Treatment depends on the cause of the night sweats. For menopause-related night sweats, hormone therapy – estrogen alone or with progestin – is one option. Hormone therapy can also help with other symptoms of menopause including bone loss and vaginal dryness. Estrogen replacement therapy should not be used in women with a history of breast cancer. All hormone therapies carry some risks, including blood clots and gallbladder inflammation.
Non-estrogen medications used to treat hot flashes include:
- Megestrol (also used to treat breast and uterine cancers; increase appetite/reverse weight loss)

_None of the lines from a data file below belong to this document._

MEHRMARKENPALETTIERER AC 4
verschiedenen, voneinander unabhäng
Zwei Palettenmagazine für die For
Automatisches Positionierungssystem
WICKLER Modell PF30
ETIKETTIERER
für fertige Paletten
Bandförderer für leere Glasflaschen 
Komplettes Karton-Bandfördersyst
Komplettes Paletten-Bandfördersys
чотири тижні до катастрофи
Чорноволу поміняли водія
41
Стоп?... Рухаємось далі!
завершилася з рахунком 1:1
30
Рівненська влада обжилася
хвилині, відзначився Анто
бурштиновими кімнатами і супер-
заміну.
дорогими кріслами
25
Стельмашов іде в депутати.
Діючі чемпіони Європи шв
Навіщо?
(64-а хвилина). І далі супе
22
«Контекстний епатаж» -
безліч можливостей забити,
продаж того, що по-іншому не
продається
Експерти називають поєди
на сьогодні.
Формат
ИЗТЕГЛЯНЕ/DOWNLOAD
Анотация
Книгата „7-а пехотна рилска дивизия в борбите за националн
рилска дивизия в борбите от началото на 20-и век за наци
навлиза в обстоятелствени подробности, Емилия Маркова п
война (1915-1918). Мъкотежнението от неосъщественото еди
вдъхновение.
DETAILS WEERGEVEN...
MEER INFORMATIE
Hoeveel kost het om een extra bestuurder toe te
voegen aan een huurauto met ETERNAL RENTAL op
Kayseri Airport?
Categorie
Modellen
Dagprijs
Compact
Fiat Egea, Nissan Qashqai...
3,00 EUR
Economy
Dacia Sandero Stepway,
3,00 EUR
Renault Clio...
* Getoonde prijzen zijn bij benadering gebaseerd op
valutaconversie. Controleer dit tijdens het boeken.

- Anticonvulsants (also used to control/prevent seizures)
- Clonidine (also used to treat high blood pressure, attention deficit hyperactivity disorder, anxiety, and other conditions)
Non-drug treatments for night sweats from any cause include:
- Wearing loose-fitting, lightweight, cotton pajamas
- Using layered bedding that can be removed as needed during the night
- Turning on a bedroom fan/opening windows
- Sipping cool water throughout the night
- Keeping a cold pack under a pillow, then turning your pillow over to rest your head on a cool surface
- Avoiding common night sweat triggers such as alcohol, spicy foods, caffeine, cigarettes
- De-stressing through deep breathing, relaxation, and exercise
- Undergoing hypnosis to help relax and focus on feeling cool
- Exercising daily. Walking, swimming, dancing, and bicycling are all good choices.
Do menopause-related night sweats ever end?
Night sweats go away after a few years in most women undergoing menopause. Unfortunately, other women may experience night sweats for the rest of their lives. However, the night sweats usually lessen in severity.